Around the time that the two groups combined (which might have been in 2007), we as a group had the AWESOME idea of holding a twice-yearly Garage Sale. Members had been posting their own private garage sales at which they planned to sell their old carriers and diapers on the Yahoo group for several years, but it just seemed more convenient to gather everyone in one place and have one giant diaper and carrier sale. Area parents brought their used diapers and carriers, set up tables, and sold their goods to other parents in the community. They paid a small table fee, and the money went to the group as a fundraising effort. It was a huge hit and continued to be a very popular idea for many years.
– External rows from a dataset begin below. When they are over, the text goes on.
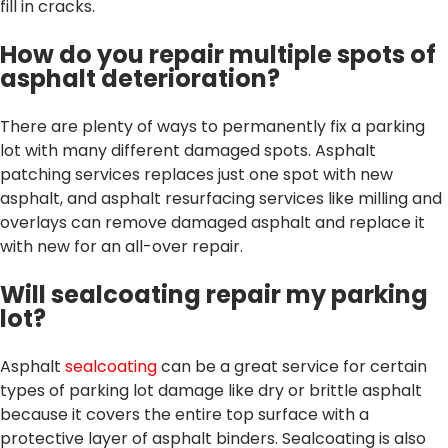
fill in cracks.
How do you repair multiple spots of
asphalt deterioration?
There are plenty of ways to permanently fix a parking
lot with many different damaged spots. Asphalt
patching services replaces just one spot with new
asphalt, and asphalt resurfacing services like milling and
overlays can remove damaged asphalt and replace it
with new for an all-over repair.
Will sealcoating repair my parking
lot?
Asphalt
sealcoating
can be a great service for certain
types of parking lot damage like dry or brittle asphalt
because it covers the entire top surface with a
protective layer of asphalt binders. Sealcoating is also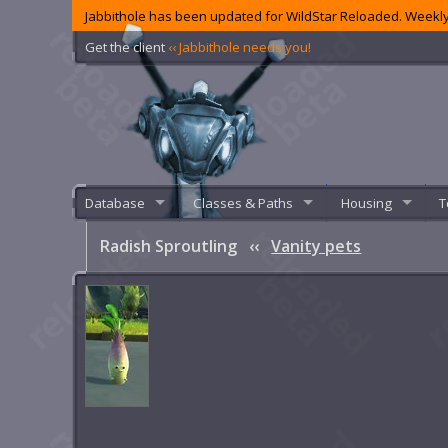
Jabbithole has been updated for WildStar Reloaded. Weekly
Get the client
‹‹ Jabbithole needs you!
Database
Classes & Paths
Housing
T
Radish Sproutling
‹‹
Vanity pets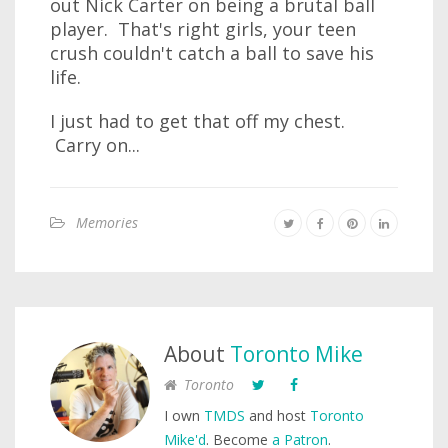
out Nick Carter on being a brutal ball
player. That's right girls, your teen
crush couldn't catch a ball to save his
life.
I just had to get that off my chest.
Carry on...
Memories
About
Toronto Mike
Toronto
I own
TMDS
and host
Toronto
Mike'd
. Become
a Patron
.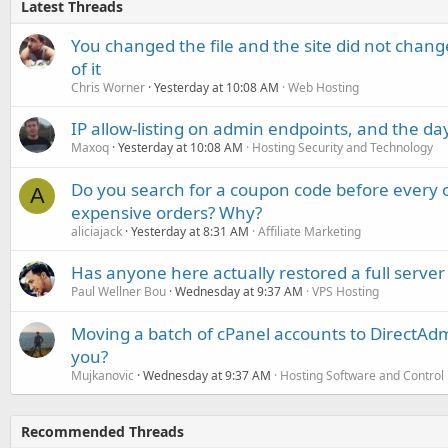
Latest Threads
You changed the file and the site did not change
of it
Chris Worner
Yesterday at 10:08 AM
Web Hosting
IP allow-listing on admin endpoints, and the d
Maxoq
Yesterday at 10:08 AM
Hosting Security and Technology
Do you search for a coupon code before every o
A
expensive orders? Why?
aliciajack
Yesterday at 8:31 AM
Affiliate Marketing
Has anyone here actually restored a full server
Paul Wellner Bou
Wednesday at 9:37 AM
VPS Hosting
Moving a batch of cPanel accounts to DirectAdm
you?
Mujkanovic
Wednesday at 9:37 AM
Hosting Software and Control
Recommended Threads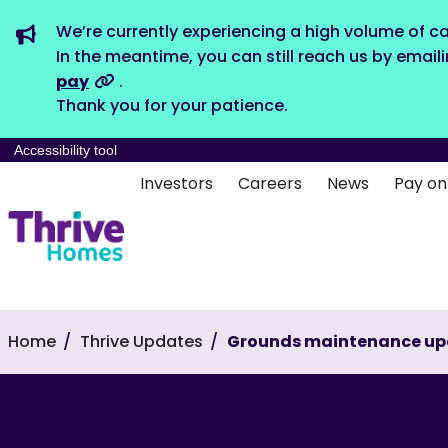
We’re currently experiencing a high volume of ca
In the meantime, you can still reach us by email
pay
.
Thank you for your patience.
Accessibility tool
Investors
Careers
News
Pay on
Home
Thrive Updates
Grounds maintenance up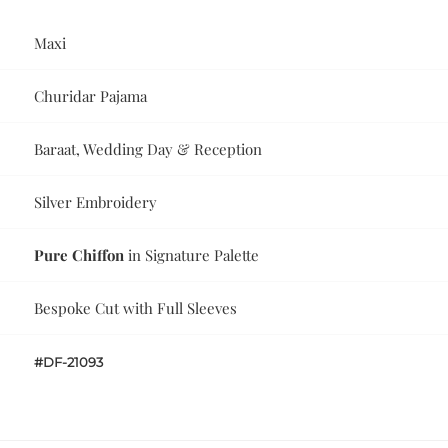
Maxi
Churidar Pajama
Baraat, Wedding Day & Reception
Silver Embroidery
Pure Chiffon
in Signature Palette
Bespoke Cut with Full Sleeves
#DF-21093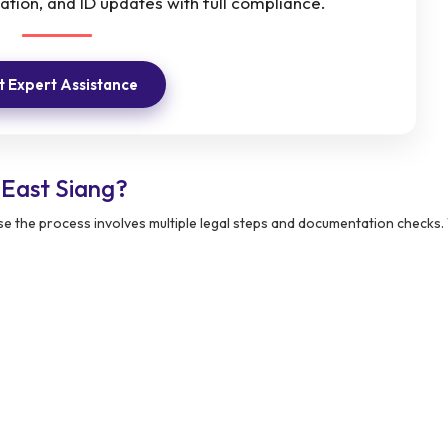
ation, and ID updates with full compliance.
 Expert Assistance
East Siang?
e the process involves multiple legal steps and documentation checks.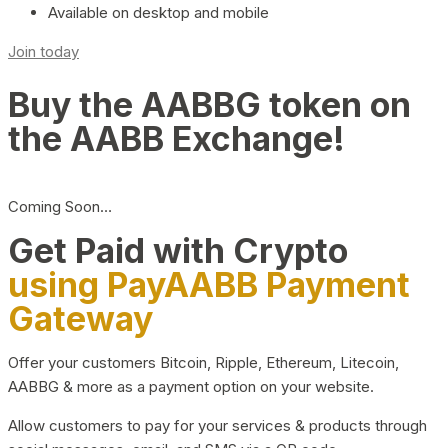
Available on desktop and mobile
Join today
Buy the AABBG token on
the AABB Exchange!
Coming Soon…
Get Paid with Crypto
using PayAABB Payment
Gateway
Offer your customers Bitcoin, Ripple, Ethereum, Litecoin,
AABBG & more as a payment option on your website.
Allow customers to pay for your services & products through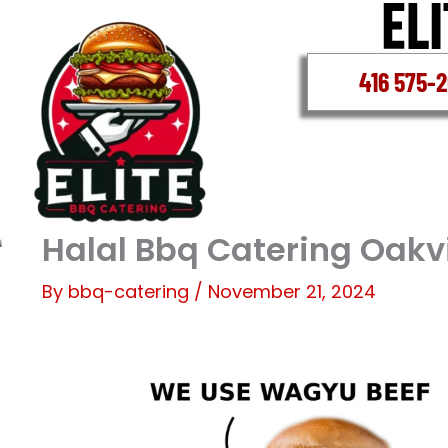
Skip
to
content
416 575-
Halal Bbq Catering Oakvi
By
bbq-catering
/
November 21, 2024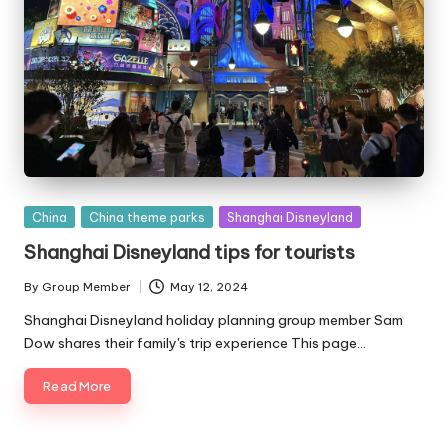
Posted
China
China theme parks
Shanghai Disneyland
in
Shanghai Disneyland tips for tourists
By
Group Member
May 12, 2024
Posted
by
Shanghai Disneyland holiday planning group member Sam
Dow shares their family's trip experience This page…
Read More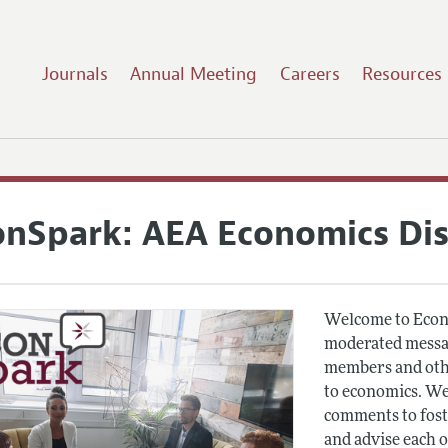
Journals
Annual Meeting
Careers
Resources
onSpark: AEA Economics Di
Welcome to Econ
moderated messag
members and othe
to economics. We
comments to fost
and advise each 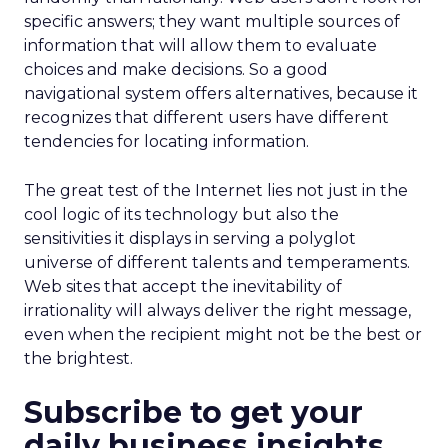
specific answers; they want multiple sources of
information that will allow them to evaluate
choices and make decisions. So a good
navigational system offers alternatives, because it
recognizes that different users have different
tendencies for locating information.
The great test of the Internet lies not just in the
cool logic of its technology but also the
sensitivities it displays in serving a polyglot
universe of different talents and temperaments.
Web sites that accept the inevitability of
irrationality will always deliver the right message,
even when the recipient might not be the best or
the brightest.
Subscribe to get your
daily business insights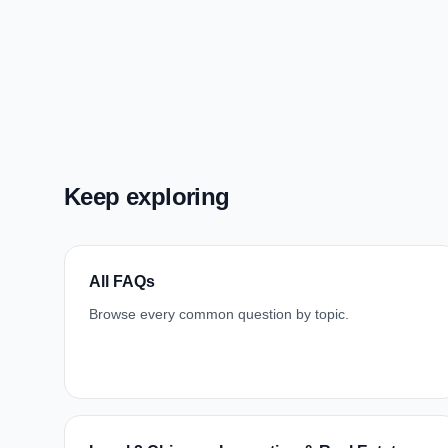
Keep exploring
All FAQs
Browse every common question by topic.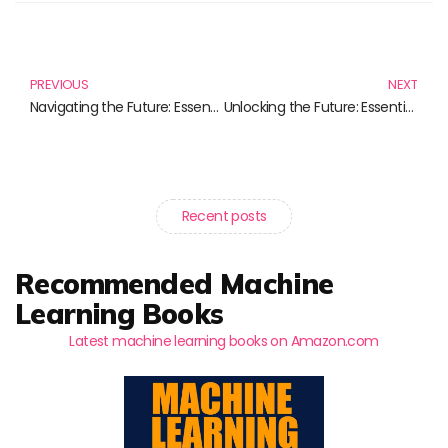
Prev
N
PREVIOUS
NEXT
Navigating the Future: Essential Reads on Tech Startup Trends
Unlocking the Future: Essential Reads on Commercial AI Products
Recent posts
Recommended Machine
Learning Books
Latest machine learning books on Amazon.com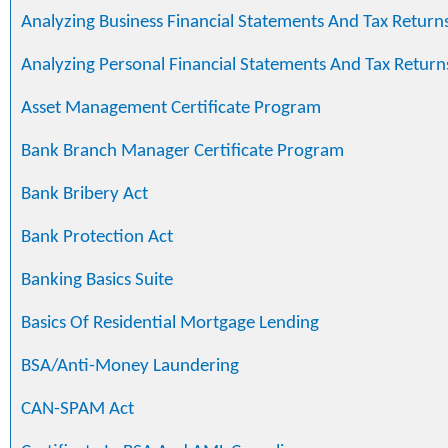
Analyzing Business Financial Statements And Tax Return
Analyzing Personal Financial Statements And Tax Return
Asset Management Certificate Program
Bank Branch Manager Certificate Program
Bank Bribery Act
Bank Protection Act
Banking Basics Suite
Basics Of Residential Mortgage Lending
BSA/Anti-Money Laundering
CAN-SPAM Act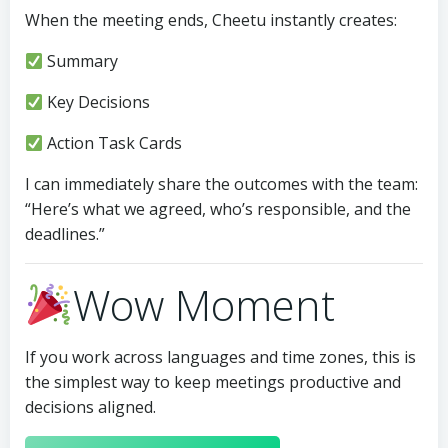
When the meeting ends, Cheetu instantly creates:
Summary
Key Decisions
Action Task Cards
I can immediately share the outcomes with the team:
“Here’s what we agreed, who’s responsible, and the
deadlines.”
Wow Moment
If you work across languages and time zones, this is
the simplest way to keep meetings productive and
decisions aligned.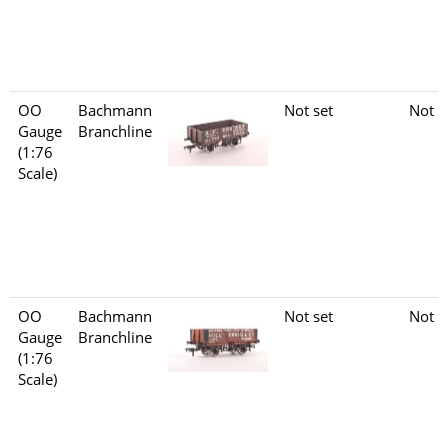
OO
Bachmann
Not set
Not s
Gauge
Branchline
(1:76
Scale)
OO
Bachmann
Not set
Not s
Gauge
Branchline
(1:76
Scale)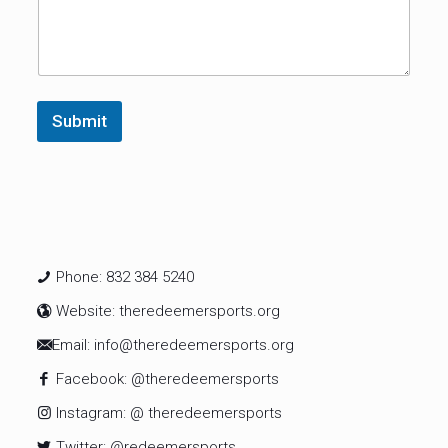
Submit
Phone: 832 384 5240
Website: theredeemersports.org
Email: info@theredeemersports.org
Facebook: @theredeemersports
Instagram: @ theredeemersports
Twitter: @redeemersports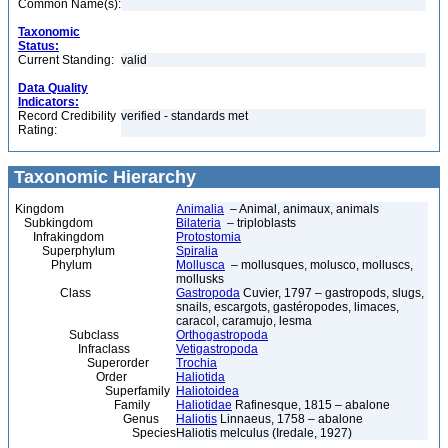
Common Name(s):
Taxonomic
Status:
Current Standing:
valid
Data Quality
Indicators:
Record Credibility
verified - standards met
Rating:
Taxonomic Hierarchy
Kingdom
Animalia
– Animal, animaux, animals
Subkingdom
Bilateria
– triploblasts
Infrakingdom
Protostomia
Superphylum
Spiralia
Phylum
Mollusca
– mollusques, molusco, molluscs,
mollusks
Class
Gastropoda
Cuvier, 1797 – gastropods, slugs,
snails, escargots, gastéropodes, limaces,
caracol, caramujo, lesma
Subclass
Orthogastropoda
Infraclass
Vetigastropoda
Superorder
Trochia
Order
Haliotida
Superfamily
Haliotoidea
Family
Haliotidae
Rafinesque, 1815 – abalone
Genus
Haliotis
Linnaeus, 1758 – abalone
Species
Haliotis melculus (Iredale, 1927)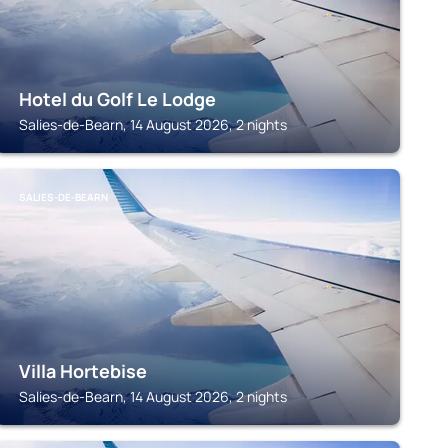
Hotel du Golf Le Lodge
Salies-de-Bearn, 14 August 2026, 2 nights
SALIES-DE-BEARN
Villa Hortebise
Salies-de-Bearn, 14 August 2026, 2 nights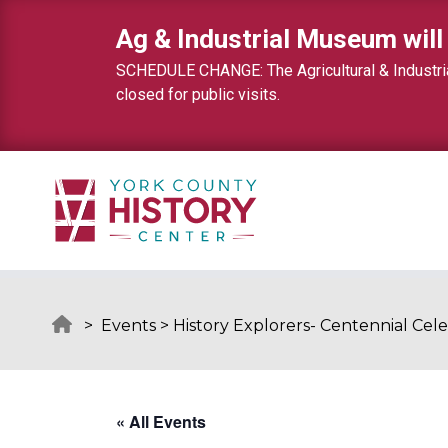
Skip to content
Ag & Industrial Museum will
SCHEDULE CHANGE: The Agricultural & Industrial
closed for public visits.
>
Events
>
History Explorers- Centennial Cele
« All Events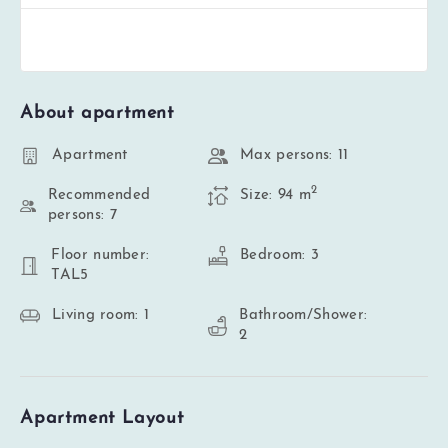
About apartment
Apartment
Max persons: 11
2
Recommended
Size: 94 m
persons: 7
Floor number:
Bedroom: 3
TAL5
Living room: 1
Bathroom/Shower:
2
Apartment Layout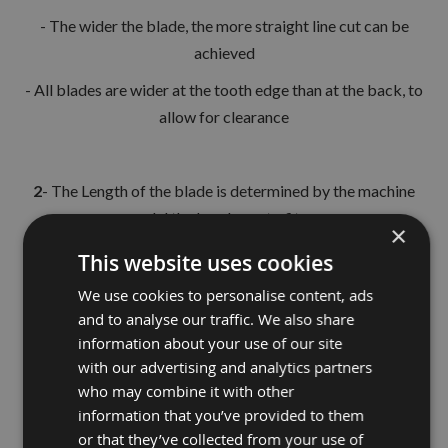
- The wider the blade, the more straight line cut can be
achieved
- All blades are wider at the tooth edge than at the back, to
allow for clearance
2
- The Length of the blade is determined by the machine
model the bands are to fit on.
×
This website uses cookies
3
- The teeth per inch (TPI) is critical to the thickness of the
We use cookies to personalise content, ads
and to analyse our traffic. We also share
workpiece being machined
information about your use of our site
- The most optimum to give, - efficient cutting
with our advertising and analytics partners
who may combine it with other
- minimum feed pressure
information that you’ve provided to them
- adequate gullet area for chip removal
or that they’ve collected from your use of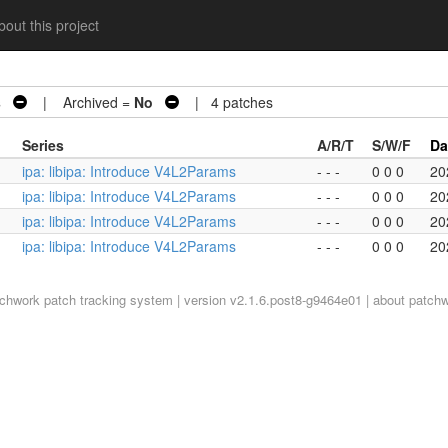
out this project
s
| Archived =
No
| 4 patches
Series
A/R/T
S/W/F
Da
ipa: libipa: Introduce V4L2Params
- - -
0 0 0
20
ipa: libipa: Introduce V4L2Params
- - -
0 0 0
20
ipa: libipa: Introduce V4L2Params
- - -
0 0 0
20
ipa: libipa: Introduce V4L2Params
- - -
0 0 0
20
tchwork
patch tracking system | version v2.1.6.post8-g9464e01 |
about patch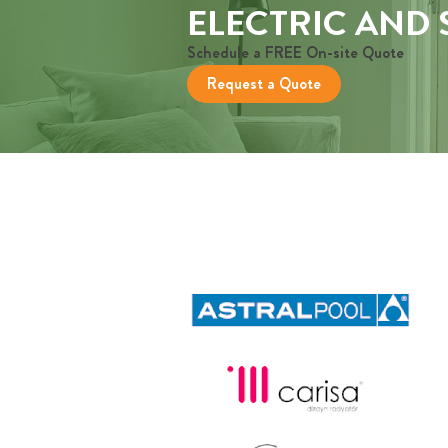
ELECTRIC AND
Schedule a FREE On-site Quote
Request a Quote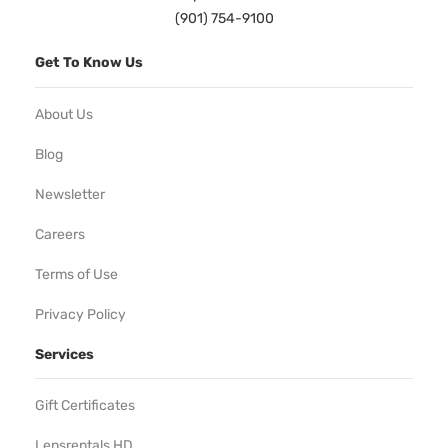
(901) 754-9100
Get To Know Us
About Us
Blog
Newsletter
Careers
Terms of Use
Privacy Policy
Services
Gift Certificates
Lensrentals HD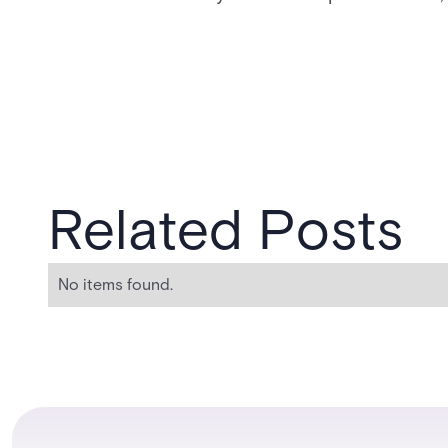
Related Posts
No items found.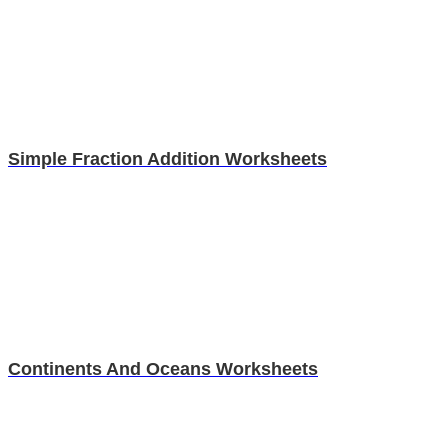
Simple Fraction Addition Worksheets
Continents And Oceans Worksheets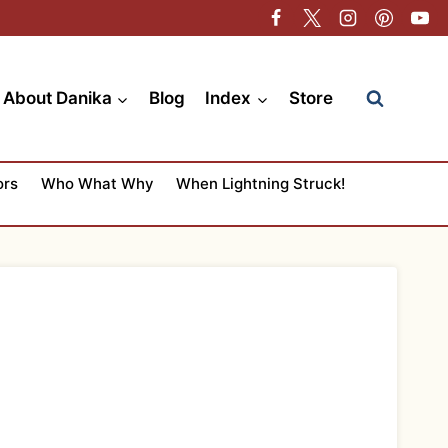
About Danika
Blog
Index
Store
ors
Who What Why
When Lightning Struck!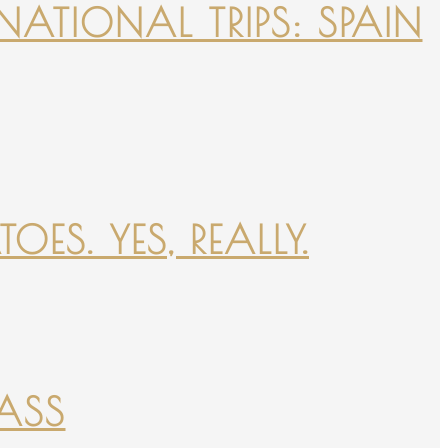
NATIONAL TRIPS: SPAIN
ES. YES, REALLY.
PASS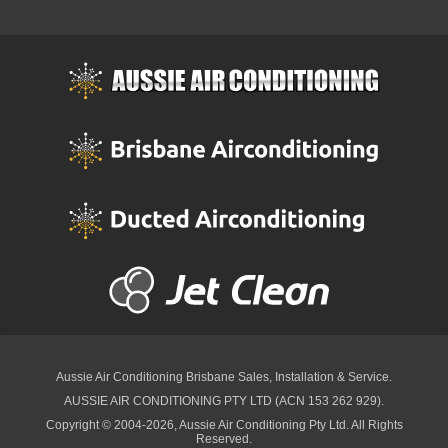
Aussie Air Conditioning Brisbane
Sales, Installation & Service.
AUSSIE AIR CONDITIONING PTY LTD (ACN 153 262 929).
Copyright © 2004-2026, Aussie Air Conditioning Pty Ltd. All Rights
Reserved.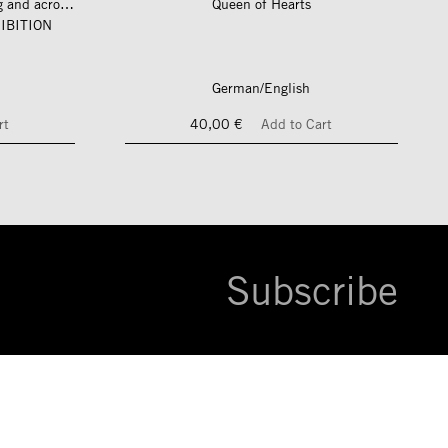
längs und quer zum fluss – along and across the river
Queen of Hearts
IBITION
German/English
rt
40,00 €
Add to Cart
Subscribe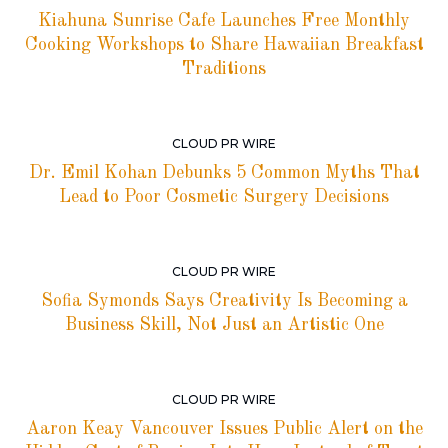
Kiahuna Sunrise Cafe Launches Free Monthly
Cooking Workshops to Share Hawaiian Breakfast
Traditions
CLOUD PR WIRE
Dr. Emil Kohan Debunks 5 Common Myths That
Lead to Poor Cosmetic Surgery Decisions
CLOUD PR WIRE
Sofia Symonds Says Creativity Is Becoming a
Business Skill, Not Just an Artistic One
CLOUD PR WIRE
Aaron Keay Vancouver Issues Public Alert on the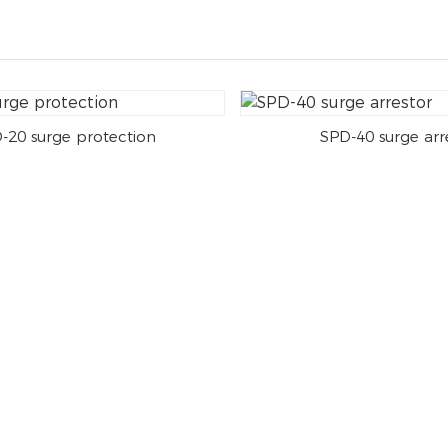
-20 surge protection
SPD-40 surge arr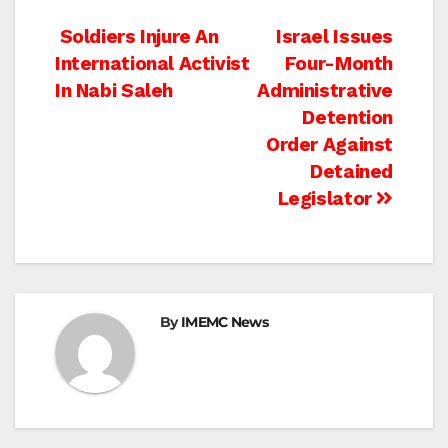
Post
Soldiers Injure An
Israel Issues
International Activist
Four-Month
navigation
In Nabi Saleh
Administrative
Detention
Order Against
Detained
Legislator
By
IMEMC News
After my second child was born in 2008, and with my schedule getting more and more crunched, I asked Tiffany Tice to help take over the groups. Tiff led the meetings and I handled the online support, served as a point of contact, and taught classes across the Metro on behalf of the group. (This turned out to be an amazing partnership, as Tiff was great to work with, did an awesome job with the meetings, and a few years later, donated a kidney to my youngest child. You gotta love Tiff.) Eventually, as Facebook got more popular, we shut down the Yahoo groups and moved to Facebook, and Tiff took on a more active role there, as well.

As Tiff’s kids were aging out of the babywearing phase, Tiff found a replacement to take over her role with the groups. The groups were growing like crazy at this time, and pretty quickly, we ended up with four group leaders/admins. I took a much less active role in the group, serving more as an advisor than in any active capacity, and eventually stepped down entirely in early 2013, feeling that I needed to cut a few activities from my life before I went completely insane. About the same time, the groups split into two groups once again, with the Babywearing component becoming BWI of Central Iowa, and the Cloth Diapering component remaining Des Moines Cloth Diapering. Babywearing International of Central Iowa became an official chapter in November 2013.